NEW YORK — Barneys New York has identified contemporary sportswear as a category with significant growth potential and has revamped the fourth floor of the Madison Avenue flagship here to seize the opportunity.
This story first appeared in the May 13, 2010 issue of WWD. Subscribe Today.
“This is a real then-and-now story,” said Tom Kalenderian, executive vice president and general merchandise manager of men’s wear for the upscale retailer. When Barneys opened the flagship in 1993, the floor concentrated on contemporary tailored clothing. In 2002, it shifted focus to offer sportswear from such vendors as Kiton, Hickey Freeman, Battistoni, Zegna, Giorgio Armani Collezioni and John Varvatos in an attempt to capture the leisure needs of that clothing customer.
Since then, the customer has “evolved” significantly, prompting a response from the retailer. “We’re dealing with a much more sophisticated guy than we were 10 years ago,” Kalenderian said. “This is the floor where you buy things for when you’re off duty.

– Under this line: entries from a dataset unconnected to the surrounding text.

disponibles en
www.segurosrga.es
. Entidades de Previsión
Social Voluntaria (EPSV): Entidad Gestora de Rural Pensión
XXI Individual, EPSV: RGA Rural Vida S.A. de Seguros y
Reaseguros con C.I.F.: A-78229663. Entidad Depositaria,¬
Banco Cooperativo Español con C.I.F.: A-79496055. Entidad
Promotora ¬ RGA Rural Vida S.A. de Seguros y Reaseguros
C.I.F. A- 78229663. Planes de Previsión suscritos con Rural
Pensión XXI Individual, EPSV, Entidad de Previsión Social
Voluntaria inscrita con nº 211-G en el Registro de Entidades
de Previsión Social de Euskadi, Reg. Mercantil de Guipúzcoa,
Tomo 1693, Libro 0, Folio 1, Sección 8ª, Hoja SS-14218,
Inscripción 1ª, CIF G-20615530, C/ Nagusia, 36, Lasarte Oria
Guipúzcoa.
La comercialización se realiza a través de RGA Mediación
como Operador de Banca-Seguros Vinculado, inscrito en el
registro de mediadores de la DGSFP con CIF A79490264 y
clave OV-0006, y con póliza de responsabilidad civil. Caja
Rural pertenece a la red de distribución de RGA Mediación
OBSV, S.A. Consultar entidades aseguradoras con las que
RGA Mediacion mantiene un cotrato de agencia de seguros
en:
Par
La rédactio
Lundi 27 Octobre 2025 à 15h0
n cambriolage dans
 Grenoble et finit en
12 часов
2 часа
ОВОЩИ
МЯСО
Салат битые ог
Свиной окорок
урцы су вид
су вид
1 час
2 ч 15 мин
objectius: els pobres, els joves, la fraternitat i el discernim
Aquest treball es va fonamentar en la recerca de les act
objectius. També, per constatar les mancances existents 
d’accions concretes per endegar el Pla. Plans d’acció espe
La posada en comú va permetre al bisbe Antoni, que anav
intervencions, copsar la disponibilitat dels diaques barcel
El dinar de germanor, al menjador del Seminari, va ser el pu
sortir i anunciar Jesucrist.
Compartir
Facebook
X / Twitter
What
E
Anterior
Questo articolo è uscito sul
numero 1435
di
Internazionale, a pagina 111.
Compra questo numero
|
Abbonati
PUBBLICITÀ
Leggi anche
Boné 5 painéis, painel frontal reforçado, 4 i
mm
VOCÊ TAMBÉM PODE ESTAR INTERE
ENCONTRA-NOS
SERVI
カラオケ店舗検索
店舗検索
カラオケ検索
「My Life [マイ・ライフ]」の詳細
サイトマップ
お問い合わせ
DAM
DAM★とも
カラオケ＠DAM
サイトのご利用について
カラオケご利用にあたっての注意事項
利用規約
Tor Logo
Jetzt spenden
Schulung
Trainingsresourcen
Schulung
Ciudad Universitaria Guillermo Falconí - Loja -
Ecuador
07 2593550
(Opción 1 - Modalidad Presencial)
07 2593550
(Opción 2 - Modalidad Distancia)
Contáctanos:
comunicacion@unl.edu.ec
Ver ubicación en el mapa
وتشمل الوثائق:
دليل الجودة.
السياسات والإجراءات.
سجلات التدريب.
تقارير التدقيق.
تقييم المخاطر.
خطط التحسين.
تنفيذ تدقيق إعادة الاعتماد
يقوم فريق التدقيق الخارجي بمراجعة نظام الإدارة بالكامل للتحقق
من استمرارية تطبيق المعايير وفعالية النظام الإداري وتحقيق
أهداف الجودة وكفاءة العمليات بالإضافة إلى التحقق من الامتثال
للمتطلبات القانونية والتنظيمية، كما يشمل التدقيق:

It’s contemporary and comprehensive.”
In 2002, the floor carried 10 vendors; today, there are around 50, many of which are exclusive to Barneys. These include Barena, Chimala, Diesel Black Gold, Post O’alls, Gitman Vintage, Inis Meain, JanSport, Duluth Trading Co., Grown & Sewn, Gloverall, S.N.S. Herning, Schott NYC, Moncler Grenoble and Massimo Alba. Some have already arrived, while others are on tap for fall.
The floor is anchored by Ralph Lauren Black Label, RLX, Armani Collezioni, John Varvatos Collection and Star. There’s also a section for James Perse, whose knitwear has been blown out to service the customer who buys multiples of this line.
“As the customer evolved, so did how we addressed his needs,” said Jay Bell, vice president and divisional merchandise manager of designer collections and contemporary sportswear. The men’s team worked closely with vendors to find product to appeal to a more fashion-savvy man who is comfortable mixing and matching pieces to create his own look.
They also scoured the world for unique brands such as Grown & Sewn, which produces chinos from the original fabric mill in North Carolina; The Stronghold, an artisinal denim brand from California, and Massimo Alba, which offers unique washed and distressed sportswear pieces. Barneys also challenged its vendors to step out of the box. Inis Meain, an Irish brand famous for its hand-loomed fisherman’s sweaters, has created an entire sportswear collection. The same with Moncler, which has moved beyond its signature puffer jacket into a comprehensive offering.
The assortment has allowed Barneys to “introduce a boutiquelike element to this floor,” said Bell. It also necessitated a complete revamping of the physical space. “Our original inspiration was an architect and his loft,” said David New, executive vice president of creative services. “We wanted to make everything as airy as we could.”
The new design “brings the customer closer to the merchandise,” Kalenderian said. “It’s a more-analytical use of space.”
Out went the heavy fixtures and dark woods that marked the space in the past. In its place, Barneys created a lighter, more open sensibility, employing ceiling-based fixtures and other pieces that allow for flexibility in the merchandising. Because the floor offers a “very strong mix of core collections and key items,” that flexibility is “one of the most valuable tools for us,” Kalenderian said.
Although the selling space was reduced marginally — dropping to 6,890 from 7,180 square feet — the fitting rooms were expanded and revamped into what New called “a flashy, James Bond, clublike” feeling, complete with reproduction Scalamandre zebra wallpaper and leather seating.
Barneys would not provide a volume figure for the newly revamped floor, but Kalenderian said the company invested in the contemporary sportswear area because it believes “it has a great opportunity to grow. We’re expanding this category in all our flagships and the success could push us to redo other parts of the store in the same way.”